Esplorazione e curiosità, 2 concetti che abbiamo completamente dimenticato. Perché?

Perché siamo pigri.

Tant’è vero che ci siamo completamente circondati di tecniche su tutto: come possiamo studiare meglio, dimagrire più rapidamente, svegliarci presto la mattina, approcciare con il partner… il che non è per forza un male, ma conoscere le tecniche senza metterle in pratica è come non conoscerle affatto, con l’aggravante che sapendo che cosa dovresti fare e non mettendolo in pratica, alimenti anche un senso di frustrazione, di fallimento.

Tutto questo non fa che aggravare poi la radicazione interiore di convenzioni, di pregiudizi e come ovvia conseguenza: nessuno esplora più.

Studiare, è la stessa cosa. Conoscere le leggi di ohm senza averle comprese, senza averne fatto esperienza, è l’equivalente di conoscere a memoria “L’infinito” di Giacomo Leopardi senza sapere prima chi è Giacomo Leopardi…

…e il naufragar m’è dolce in questo mare.

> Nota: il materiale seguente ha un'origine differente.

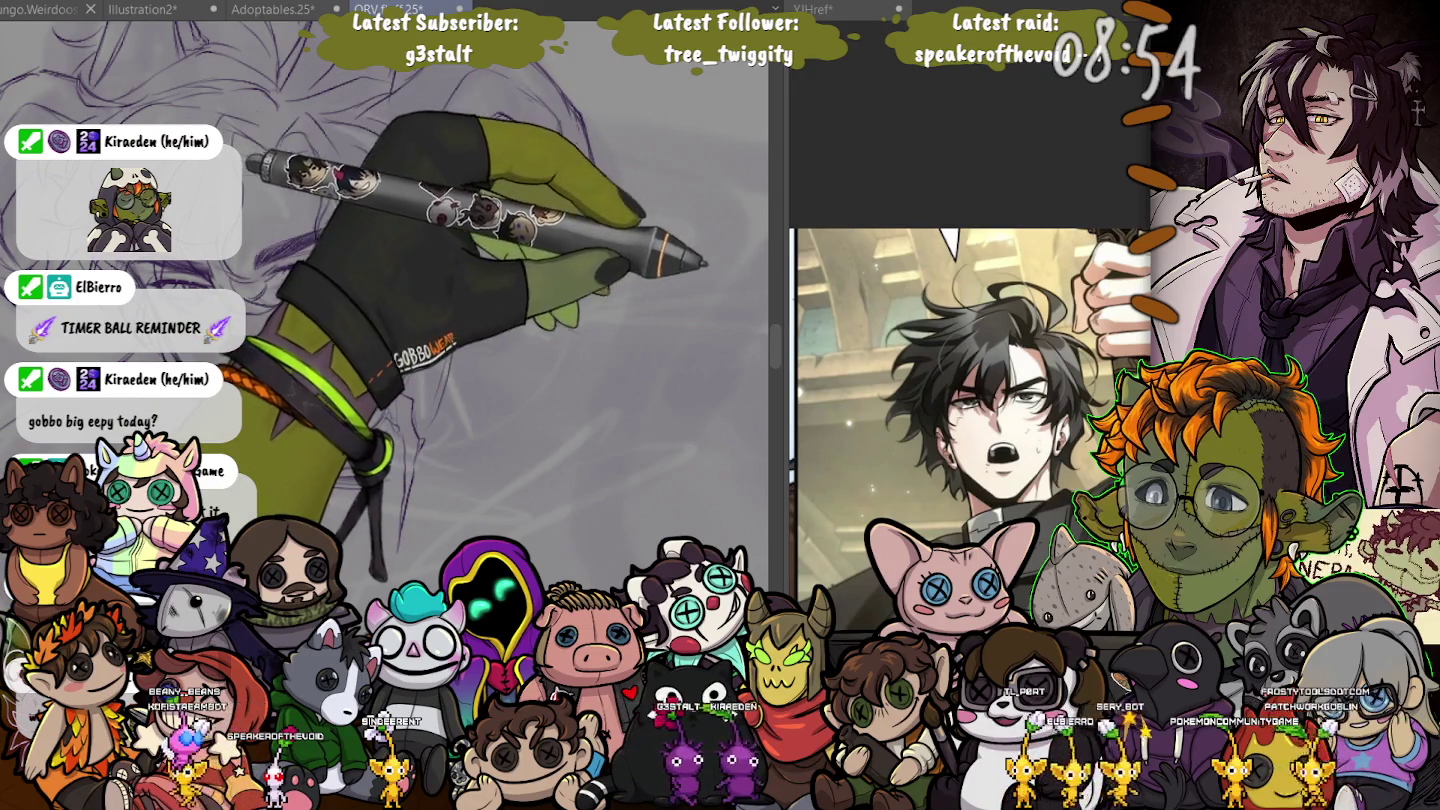
pyautogui.press('ctrl+Tab')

Noi, studiando in questo modo, vivendo in questo modo, stiamo scoprendo la vita tramite le nozioni privandoci dell’esperienza.

Si chiama economia cognitiva.

È colpa nostra? Assolutamente no.

Abbiamo detto che siamo animali, e come tali noi ci adattiamo: è il mondo di oggi che idealizza chi sceglie una strada e la segue senza deviare e punisce chi è curioso; lo sappiamo, si premia la specializzazione.

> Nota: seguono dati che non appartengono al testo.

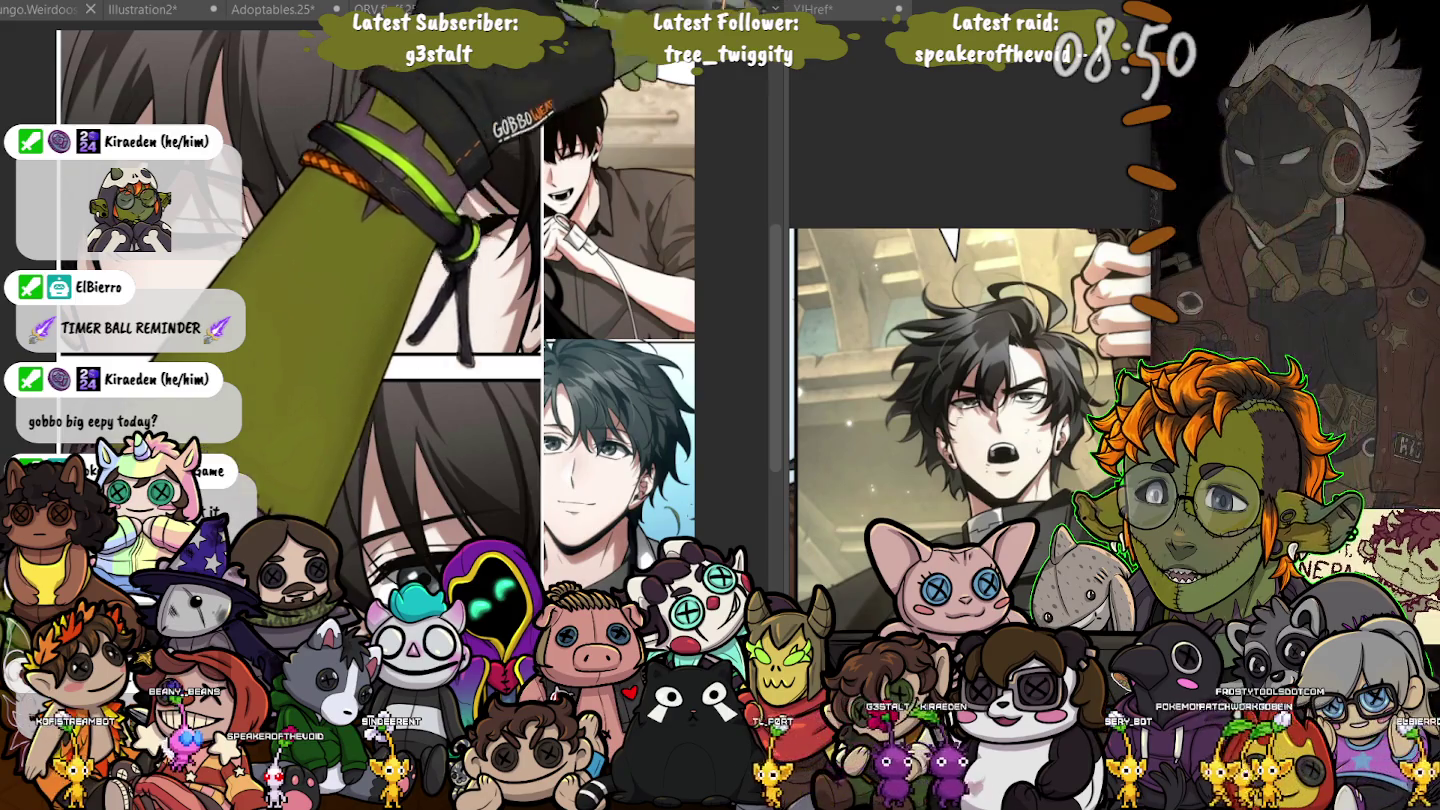
# - Widen the manga reference pane, browse its pages, and return to the dark-haired swordsman reference
pyautogui.press('ctrl+Tab')
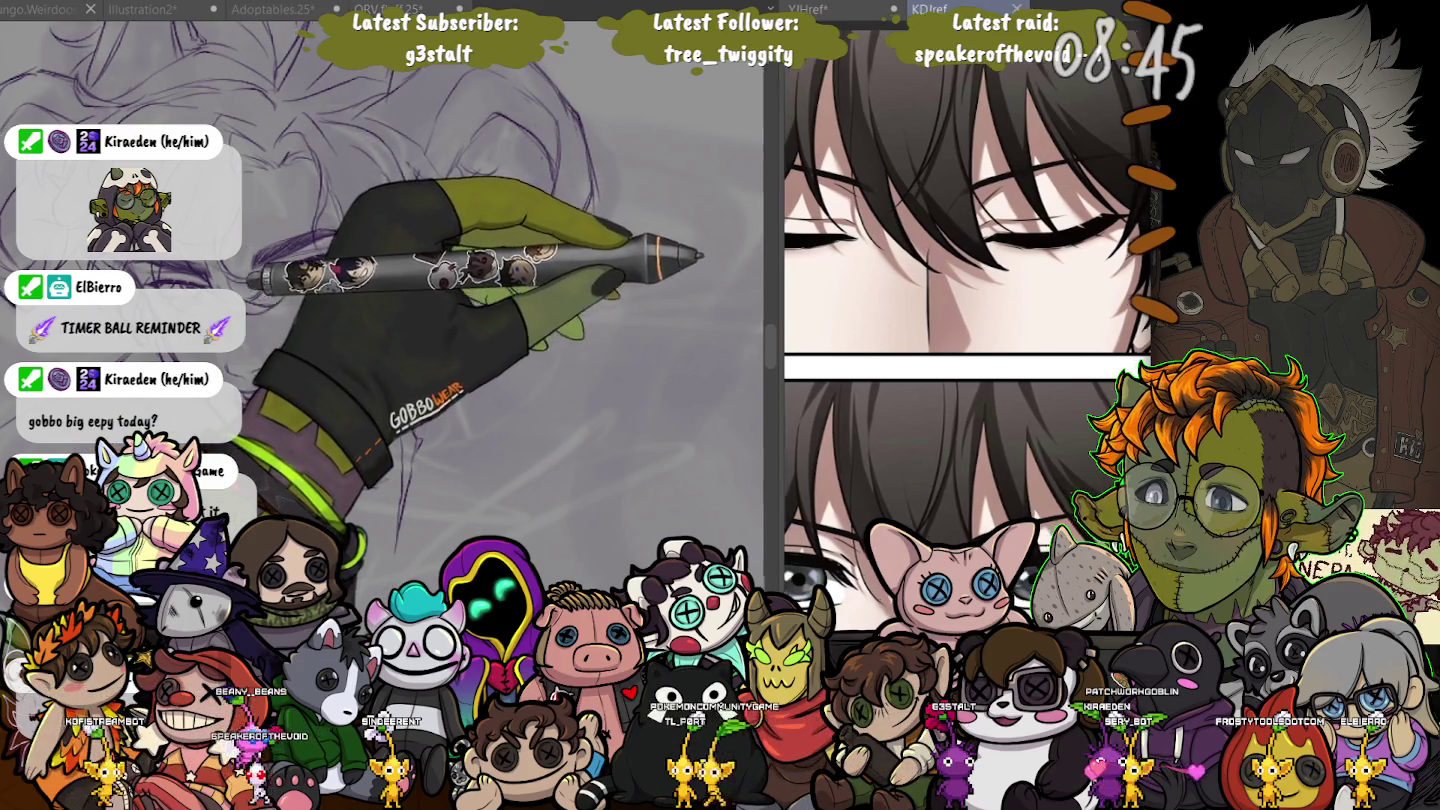
pyautogui.moveTo(780, 350); pyautogui.dragTo(606, 349)
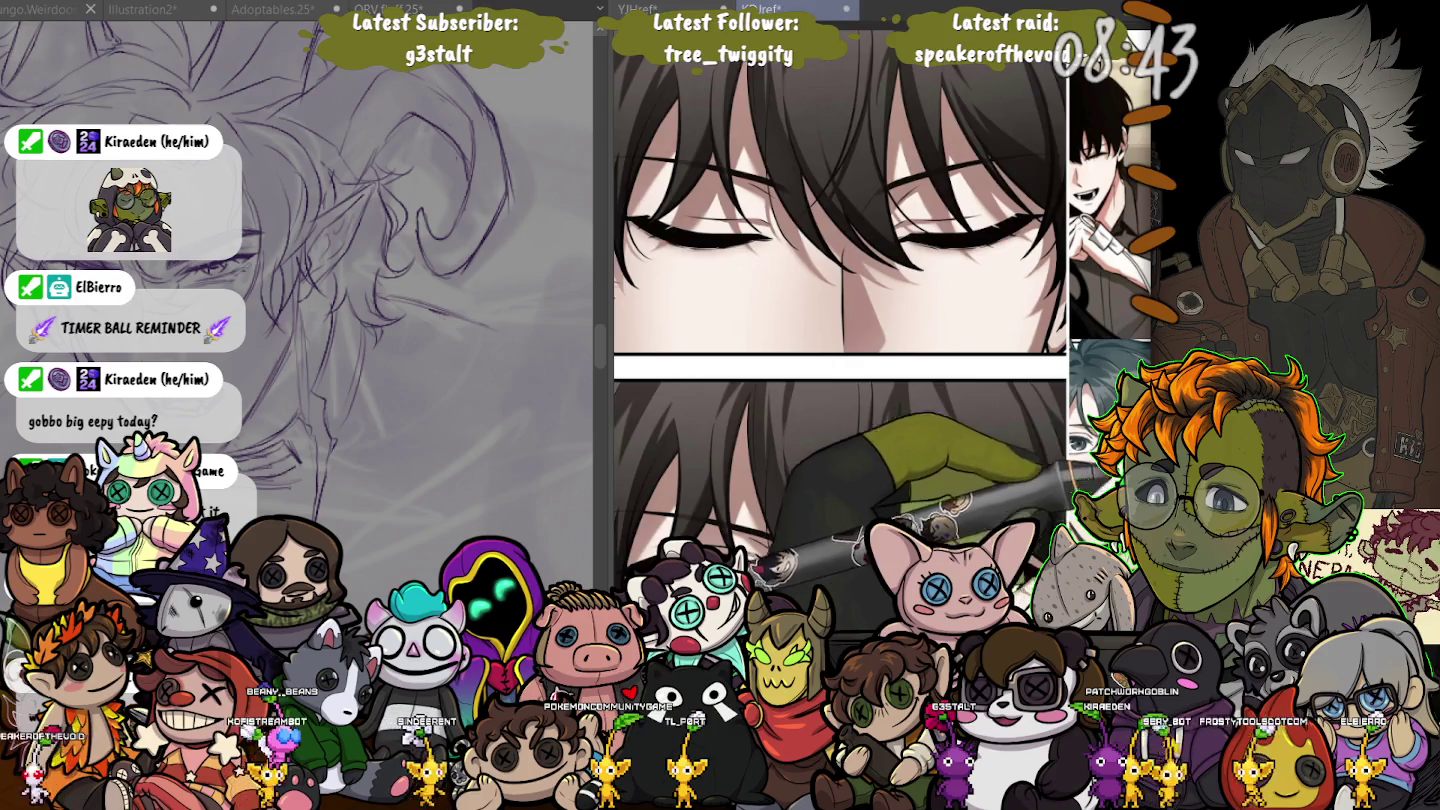
pyautogui.scroll(-10, 840, 330)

Ed in modo egoistico è quasi comprensibile.

16 anni fa dovevo partire qualche mese per un progetto all’estero.

Ricordo che non vedevo l’ora di dirlo alla mia ex; immaginavo che sarebbe scoppiata di orgoglio e che sarebbe stata davvero felice per me, che mi avrebbe incoraggiato, sostenuto, aiutato, ammirato ed invece da quando l’ha saputo non ha fatto altro che dirmi di non andare.

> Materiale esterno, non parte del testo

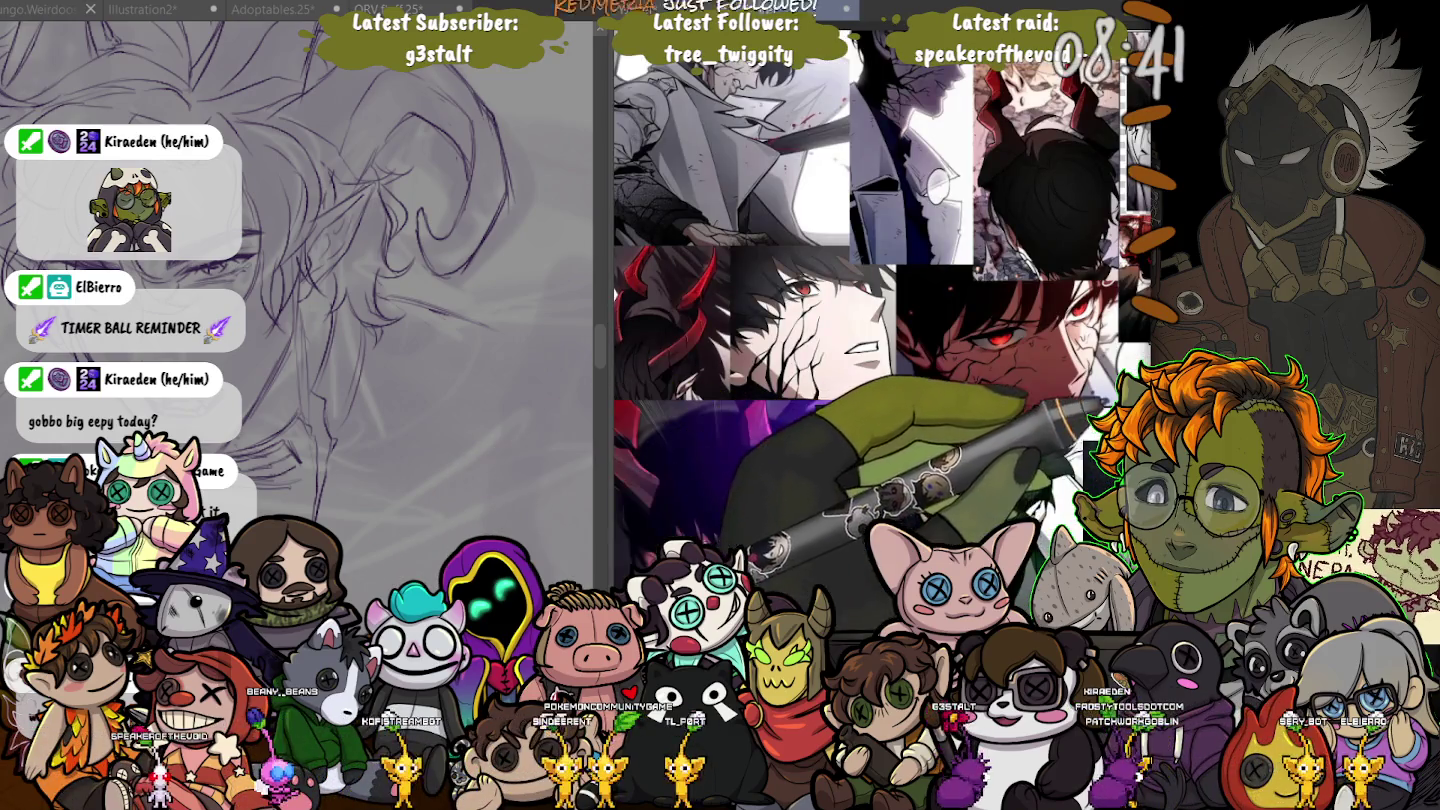
pyautogui.scroll(-10, 880, 280)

Che sarebbe stata in pensiero per me.

Che non faceva per me.

Che potevo ancora scegliere di rimanere.

Che potevo scegliere di fare altro nella vita.

Perché?

Perché aveva paura.

Paura di perdermi? Ma no, non credo che le importasse così tanto.

Aveva paura che uscendo dalla mia comfort zone, uscendo dalla mia vita “confezionata”, facendo esperienza, sarei diventato migliore di lei.

Non fare pensieri critici: se ti fermi un attimo a riflettere, ti accorgerai che è capitato tutti noi. Magari in modo inconscio o in buona fede, però abbiamo cercato di ostacolare qualcuno in un progetto perché avevamo paura che diventasse migliore di noi.

Conosco molte persone che non fanno altro che uscire con la stessa gente da anni, frequentare gli stessi locali, guidare lo stesso tipo di macchine, indossare gli stessi tipi di vestiti, andare in vacanza negli stessi posti… da anni.

E attenzione, stanno da Dio, si sentono fortunati.

La verità è che restare nella nostra comfort zone ci protegge, non ci espone a rischi, ed è maledettamente vero.

Ma ci priva delle esperienze.

E quindi ci impedisce di crescere.

Il muscolo, per ingrandirsi, deve rompersi per poi ricostruirsi più forte, più grande.

E così vale per tutto.

L’abbiamo detto all’inizio: “In natura ogni esperienza è generata da una causa” e se noi non “attiviamo” la causa o non andiamo alla “ricerca” della causa non avremo esperienza.

Il mantra di mia moglie è che: “chi sei oggi non è nient’altro che il risultato di quello che hai fatto ieri, ma se ieri non hai fatto niente di nuovo, oggi, sei lo stesso di ieri. E se oggi non farai niente di nuovo domani sarai lo stesso di oggi.”

Hai capito il loop no?

Nel momento in cui noi decidiamo di smettere di cambiare e di metterci in gioco è il momento in cui smettiamo di crescere.

E la cosa meravigliosa è che quando decidiamo di cambiare, noi cambiamo veramente. Biologicamente il nostro cervello cambia e il nostro corpo, cambia.

Cambiare modo di studiare, modo di insegnare, modo di parlare, modo di “ragionare”, equivale a cambiare noi stessi.

Ed è difficile. Fa paura.

Ogni volta che decido di cambiare qualcosa, ho paura perché penso anche ai preconcetti.

Il nostro cervello ci induce a non cambiare e a rimanere nella nostra zona di comfort; però se motivato, se eccitato, se spinto dalla gratificazione giusta, allora ci fa diventare dei supereroi.

Il coraggio non è non avere paura.

Il coraggio è buttarsi, è iniziare.

Fare il primo passo.

La parola d’ordine è diventare proattivi.  “Fare” e non “trovare scuse per non fare”.

Per crescere, per apprendere, bisogna fare esperienza.

Ci sono due tipi di persone:

Chi trova le scuse per fare e chi trova le scuse per non fare… e tu, che persona sei?